In my Anthropology of Thought class at the University of Michigan, we learned that language shapes the way we see the world. It helps us understand each other and relate to one another in society. We actually have little choice but to use language to describe the things around us. According to Benjamin Whorf in Language, Thought, and Reality,
“We cut nature up, organize it into concepts, ascribe significances as we do, largely because we are parties to an agreement to organize it in this way–an agreement that holds throughout our speech community and is codified in the patterns of our language…The agreement is, of course, an implicit and unstated one, but its terms are absolutely obligatory; we cannot talk at all except by subscribing to the organization and classification of data which the agreement decrees… [N]o individual is free to describe nature with absolute impartiality but is constrained to certain modes of interpretation even while he thinks himself mostly free.”

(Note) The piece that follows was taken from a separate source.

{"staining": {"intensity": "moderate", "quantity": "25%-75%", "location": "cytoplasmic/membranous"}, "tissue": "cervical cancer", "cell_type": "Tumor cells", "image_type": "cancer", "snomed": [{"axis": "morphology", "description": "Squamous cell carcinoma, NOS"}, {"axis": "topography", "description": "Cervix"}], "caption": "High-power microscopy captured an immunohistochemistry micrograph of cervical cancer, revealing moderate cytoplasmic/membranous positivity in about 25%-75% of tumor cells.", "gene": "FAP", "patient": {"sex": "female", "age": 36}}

Whorf here suggests something revolutionary in the 1950s: we are slaves to our language. Language forces us to shape the world in a systematic, cookie-cutter fashion so that we can communicate with and understand each other. If words had arbitrary meanings and could be thrown around frivolously, society would be much less cohesive and much more confusing. People would have a hard time agreeing on things.
People feel compelled to accept socially-constructed definitions indirectly through language and more directly through social pressure. Think about what it means to be a woman. Women are supposed to be feminine; this means liking pink, wearing heels, and being nurturing. This is how western society has understood women. But what if we didn’t ascribe these traits to women? Why are women supposed to like pink and who decided that pink is feminine?
Think about your roles as a person and the expectations set for you that I have mentioned before. Maybe it’s okay if you don’t want to get married or have children.
This blog is not intended to make you succumb to an existential crisis; rather, it is more productive to realize that the consciousness of social constructions can be liberating. And remember, make sure to always dress professionally for an interview… OR NOT.*
*Note: I shall not be held responsible for your failure of getting a job or meeting other social expectations as a result of this blog post.